In December 1992, the archives of Stroessner's organized human rights abuses, known as the Terror Files were uncovered. Contained in the collection of documents created by the Departmento de Investigaciones del la Policia Central (DIPC) (Central Police Department of Investigations), were detailed records on forced disappearances, kidnappings, murder, political prisoners, surveillance, and torture. The records provided documentation that regular reports of the activity of the DIPC were submitted to the president and that Paraguay had participated in Operation Condor, a network of South American countries which clandestinely exchanged political prisoners. On 23 December 1992, the day following their discovery, Casco formed a parliamentary delegation to investigate the evidence found.
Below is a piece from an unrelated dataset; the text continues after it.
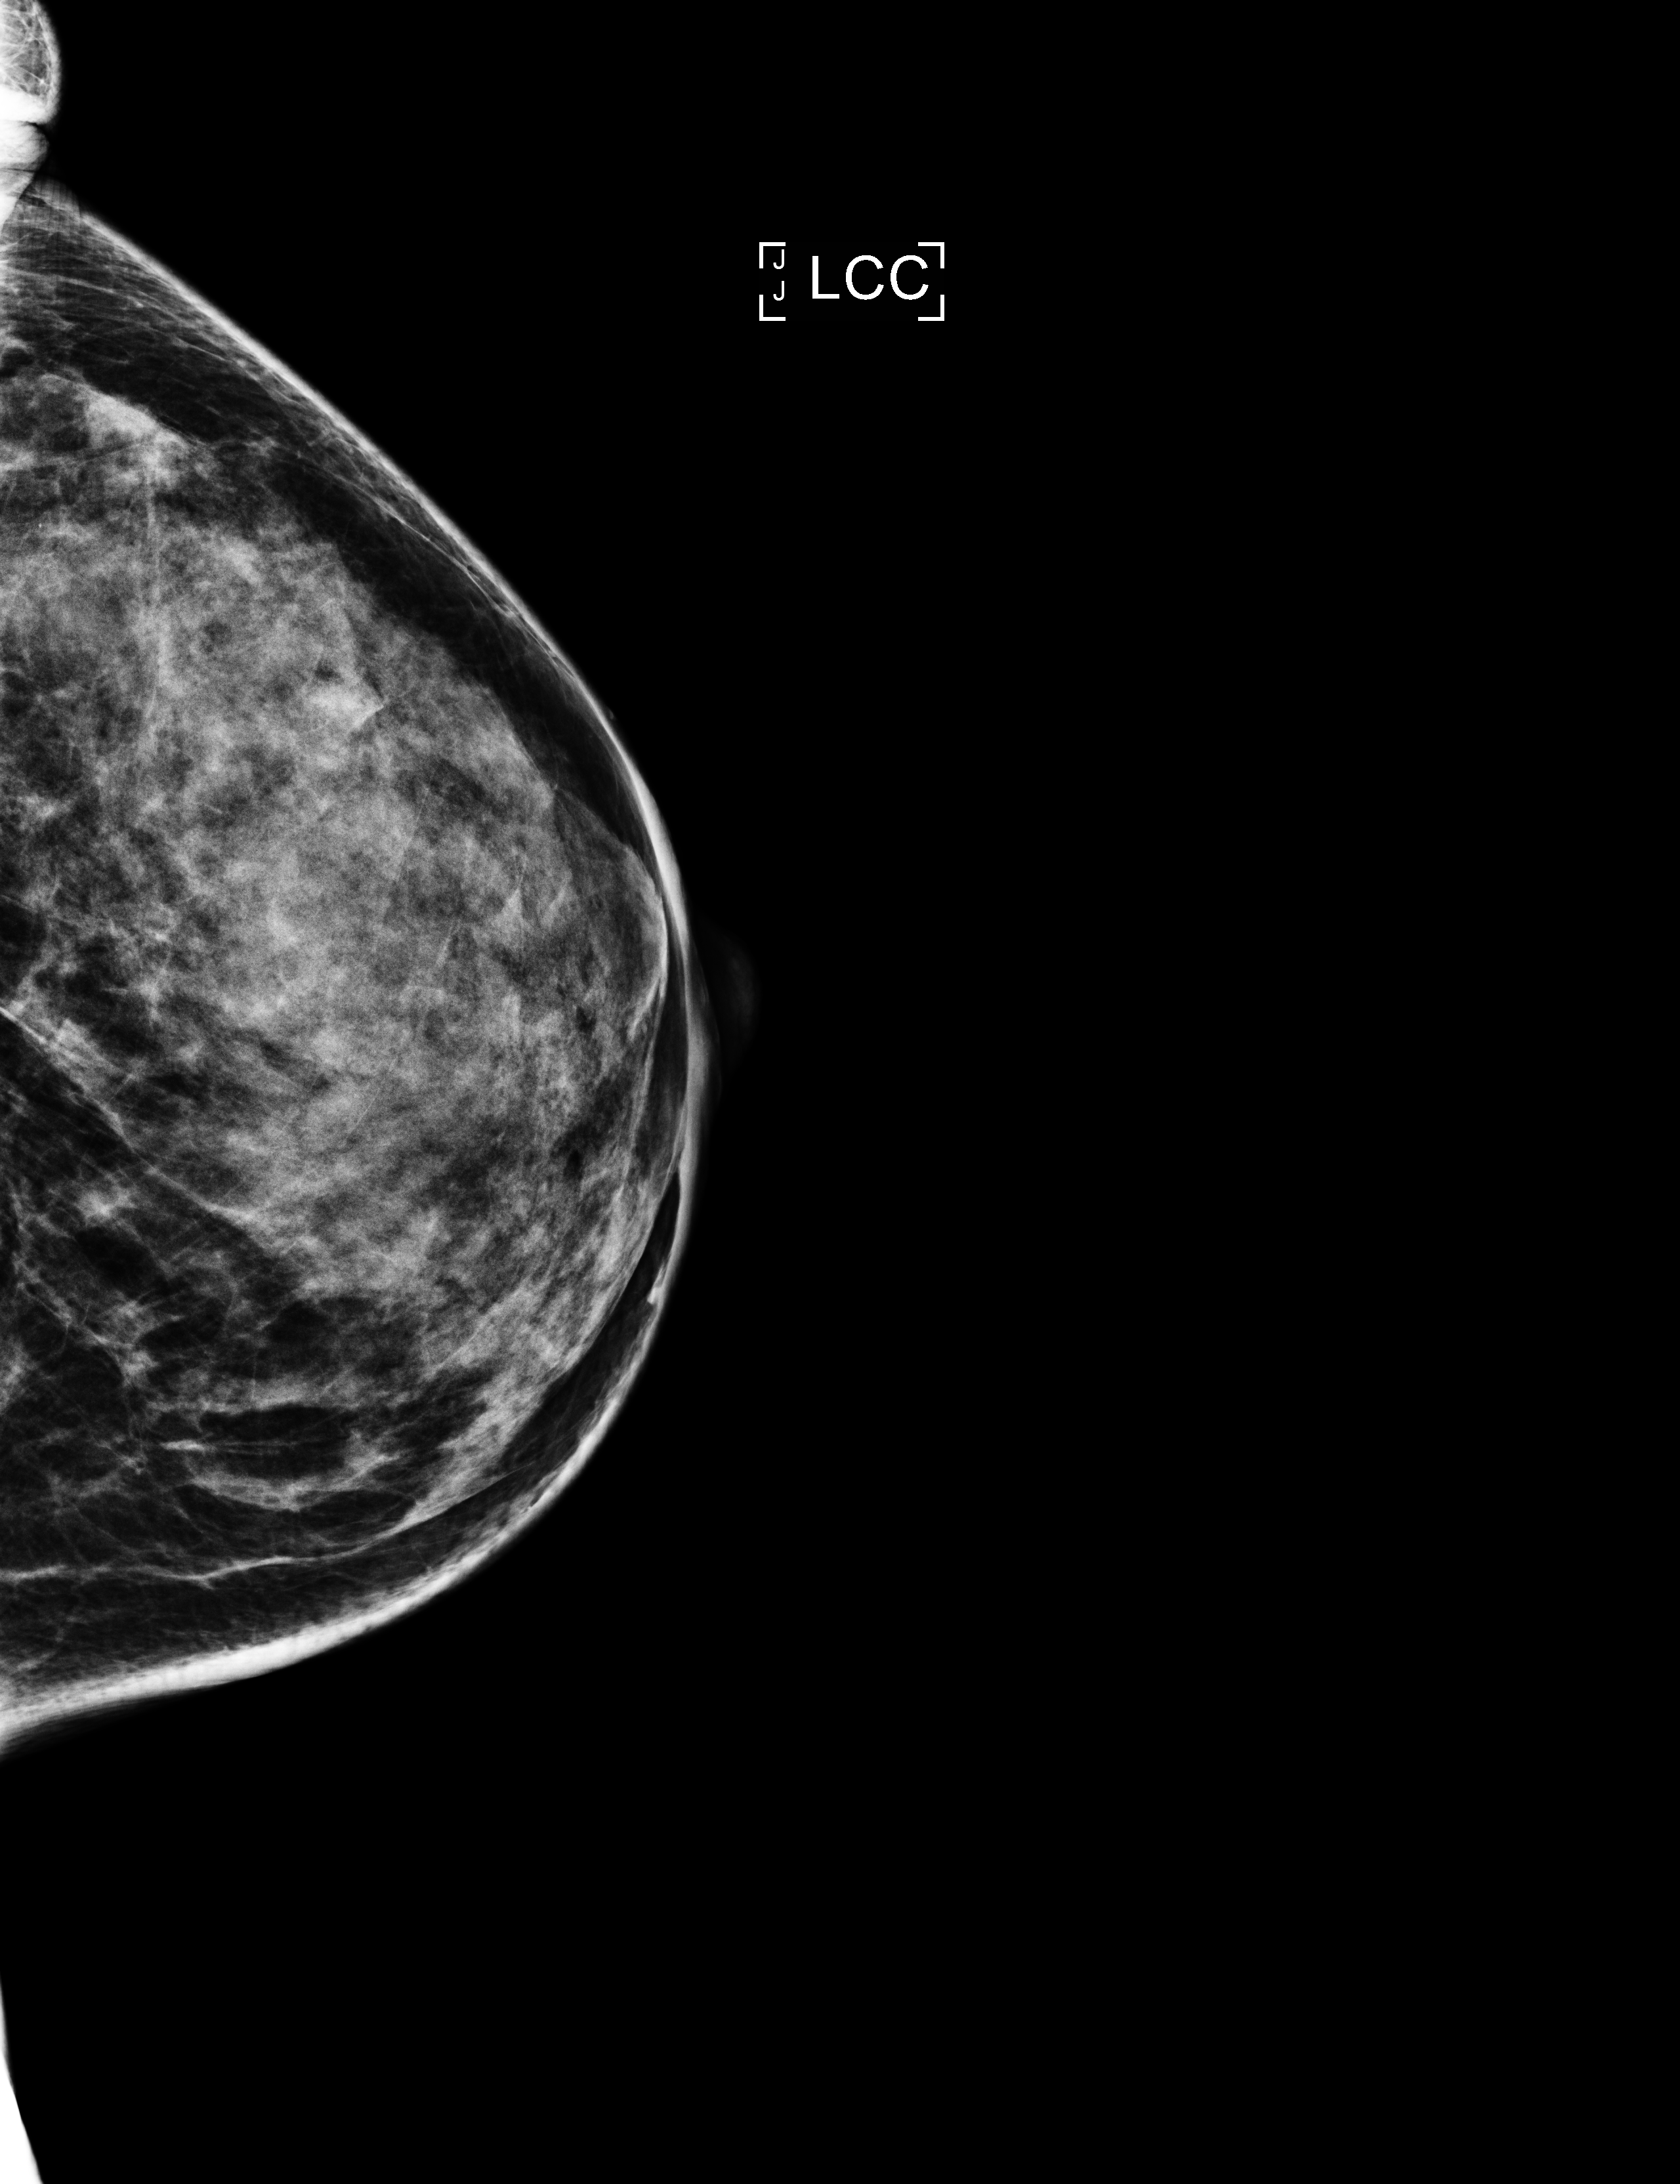
Digital mammogram (FFDM), left breast, craniocaudal (CC) view, annual screening mammography examination, compressed breast thickness 54 mm, system: Selenia Dimensions. Patient: female, 43 years.
Breast density at the screening exam (both breasts): extremely dense (BI-RADS density category d). Final BI-RADS assessment for this screening round (tomosynthesis exam, both breasts): category 1. Recall: no recall after this screen.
Elected to serve as president of the Senate's Human Rights Commission, the delegation discovered that the Technical Affairs Department of the Ministry of the Interior was still operating an illegal detention center under the direction of Antonio Campos Alum and took steps to shut down the operation of state terrorism. She was honored by the United Nations for her contributions to human rights and humanity in 1992, along with her husband.

==Death and legacy==
In April 1993, suffering from complications of diabetes, Casco entered the hospital in Asunción, where she died on 8 May 1993. After her remains were laid in state at the National Congress, she was buried in the cemetery at Recoleta. In 2000, a commemorative stamp was issued by the Paraguayan Government bearing her likeness and honoring her commitment to women's rights. A high school, Colegio Nacional Doña Carmen Casco de Lara Castro, San Pedro, Paraguay was named in her honor, as was a technical college in the city of Itauguá. There is a street in Encarnación which bears her name. In 2006, a tribute was held to her memory in the Carmen Casco de Lara Castro Square of the San Pablo neighborhood in Asunción. This square had formerly been named after Stroessner and was renamed when a bill to remove honors bestowed upon him was passed by the legislature. Casco has been recognized with programs recognizing her work for Paraguay's Human Rights Week, Paraguayan Women's Day, and International Women's Day.

Scholarship from Argentina, Brazil and France has evaluated the importance of her career in the development of women's agency, human rights and emerging democracy after the dictatorship in Paraguay. Comparisons between her experiences in Paraguay and those of other leading women figures in other countries, who also emerged from dictatorships, give insight into how upper and middle-class women were able to take the lead in attaining rights in their countries.